A few sample entries: 

"April 23, On Mississippi Basin. Soil black and rich, road very rough. First trouble on the machine, time 20 minutes, sparker off. First view of Mississippi at 9:50 A.M. Fulton 9:53. Big bridge over the Mississippi and crossed at 9:55 A.M. We are "Hawkeyes" now. Took Lyons for Clinton "Junk" town, wondered if all towns West were like it. Found we had not yet hit Clinton. Arrived in Clinton, 11 A.M. Beautiful town with big business center Large "up-to-date" department stores. No mail/letters, except for Miller, went good - we all enjoyed it - (to see him smiling). Left on wrong road at 4:45 P.M., beautiful homes on Lincoln Highway road leaving the city. Arrived at DeWitt 5:40 P.M. 18 miles from Clinton. Roads very dusty. First time necessary to use goggles since Aurora. We are now 2,311 miles to San Francisco. (They are averaging about 30 miles a day at the most). Stopped at farm house for water and eggs and camped in farmer's field. Flies thicker than Indiana mosquitoes in August. On April 23rd, today, we have driven 325 miles to date. April, 24th, Stanwood 9:18 A.M. Cedar Rapids 31 miles. Mechanicsville 9:40, pretty little town in hills, can see many miles. Killed engine for 20 mins. Lisbon 10:37 - This town has worse roads yet. Mt. Vernon 10:45, Prettiest little town in Iowa, built on hill sides. "The town of schools and churches" -colleges here. Many pretty homes here and population 1600."
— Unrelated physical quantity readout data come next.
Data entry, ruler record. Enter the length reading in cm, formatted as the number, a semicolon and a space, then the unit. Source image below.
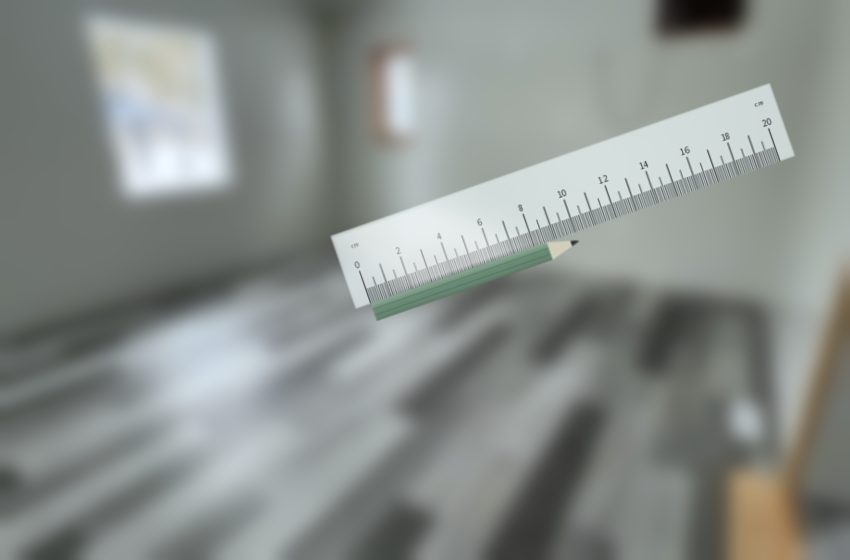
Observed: 10; cm
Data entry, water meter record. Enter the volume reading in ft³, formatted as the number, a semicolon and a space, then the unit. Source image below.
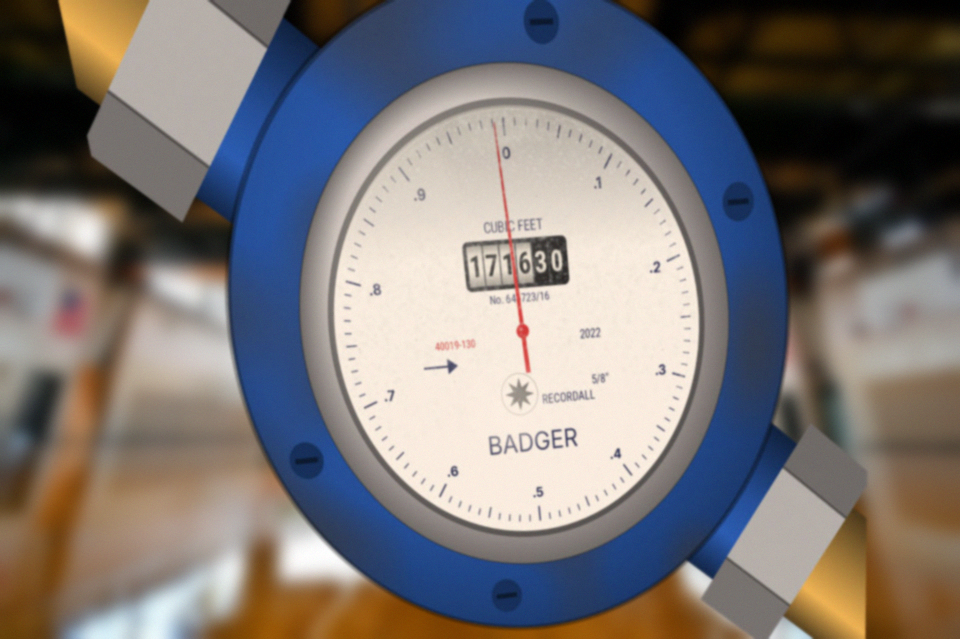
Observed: 171629.99; ft³
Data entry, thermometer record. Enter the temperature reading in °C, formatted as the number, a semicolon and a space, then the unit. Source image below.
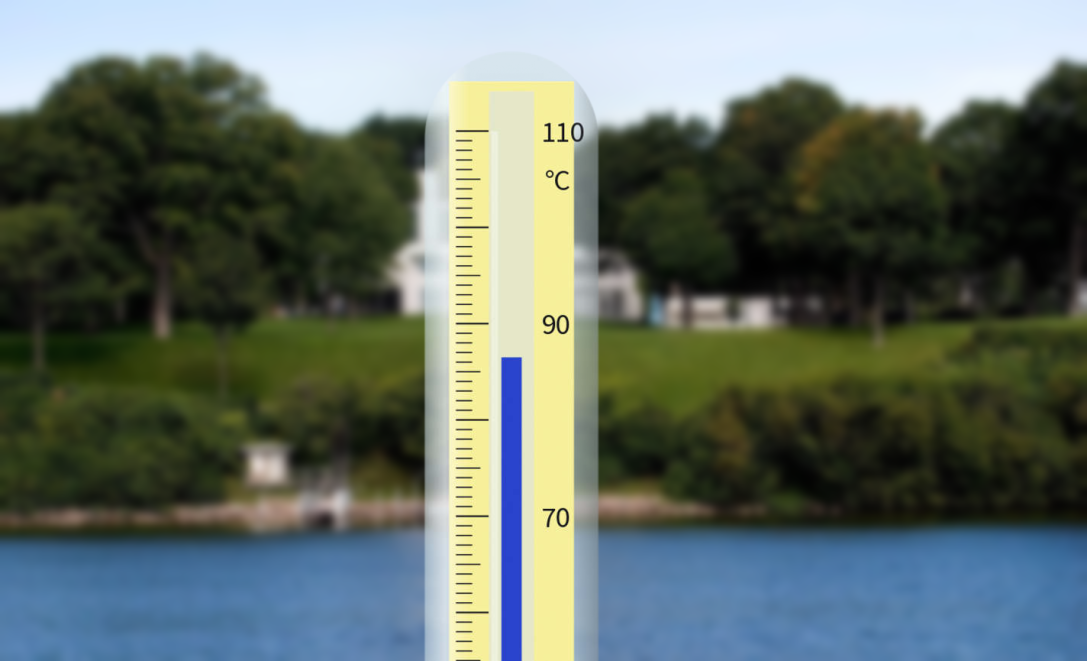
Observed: 86.5; °C
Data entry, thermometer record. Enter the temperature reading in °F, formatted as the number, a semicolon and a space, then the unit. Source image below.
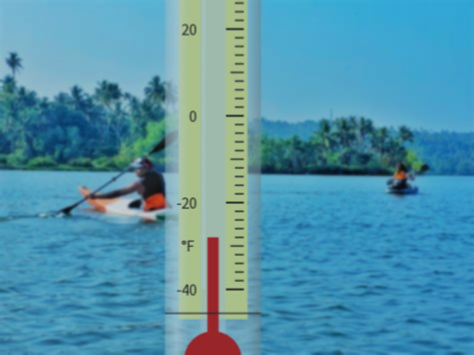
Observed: -28; °F
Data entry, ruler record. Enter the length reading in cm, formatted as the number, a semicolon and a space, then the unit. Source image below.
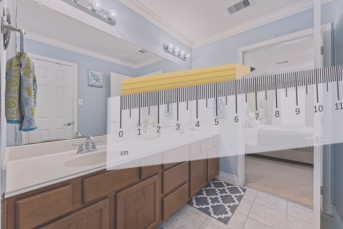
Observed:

"Marion 11:30 A.M. -  Cedar Rapids 12:35. This is a big live town, a beautiful residence town and everything going full blast, best town so far! High buildings and big business center. Main street on a slope. Military band met us on arrival. Hunted 18 miles for a camping ground and had to go back 7 miles to place near Marion on creek. "Camp Boxwell". April 26th, 1915. Dressed and left at 8:30. One mile and new tires punctured, fixed - 1/2 mile again blowout. "Ford" passed and stopped: - "Hello Laporte" - 3 ladies, 2 men and 2 children. Found them to be from Elkhart, they learned we were from LaPorte at the Boxwell farm. Left Cedar Rapids at 3 P.M. to River to River Road. Passed through "Dutch Colonies". 6 in all about one mile apart from each other. "Amana" then "High Amana - South Amana - West Amana - Low Amana and South West Amana." Most interesting place yet. Houses were low and square of Terra Cotta, brick or unpainted lapp siding. No buildings were painted. Lattice work on all the houses where green vines covered the sides. Yards and trees cut and kept neat and clean. Long barns at one side where all cattle of a settlement were kept in one. High seated wagons with four seats (open) on which settlers road from one town to another. Men wore wide rimmed black hats (soft) the women all sunbonnets. Settlements all within a radius of 5 miles lying in the rolling hills. Would be "Holland" except there are not windmills. Settlers all a "solid bunch" "Dutch" through and through."

At the end of the 43 pages, not one of them has made it to California. Attorney Donald J. Henry stopped, stayed and got married in Twin Falls, Idaho, and remained there until approximately 1930, when he, his wife and two children returned to LaPorte and took up residence in the old family home at  455 Pine Lake Avenue. Elmer Lahayne eventually settled in Tampa, Florida. And it appears that Arthur Miller returned to LaPorte Indiana and died in 1949.

Lot Amendments

Some wear and foxing to outer wrappers, some chips to edges; general light wear, toning and foxing to interior; overall about very good.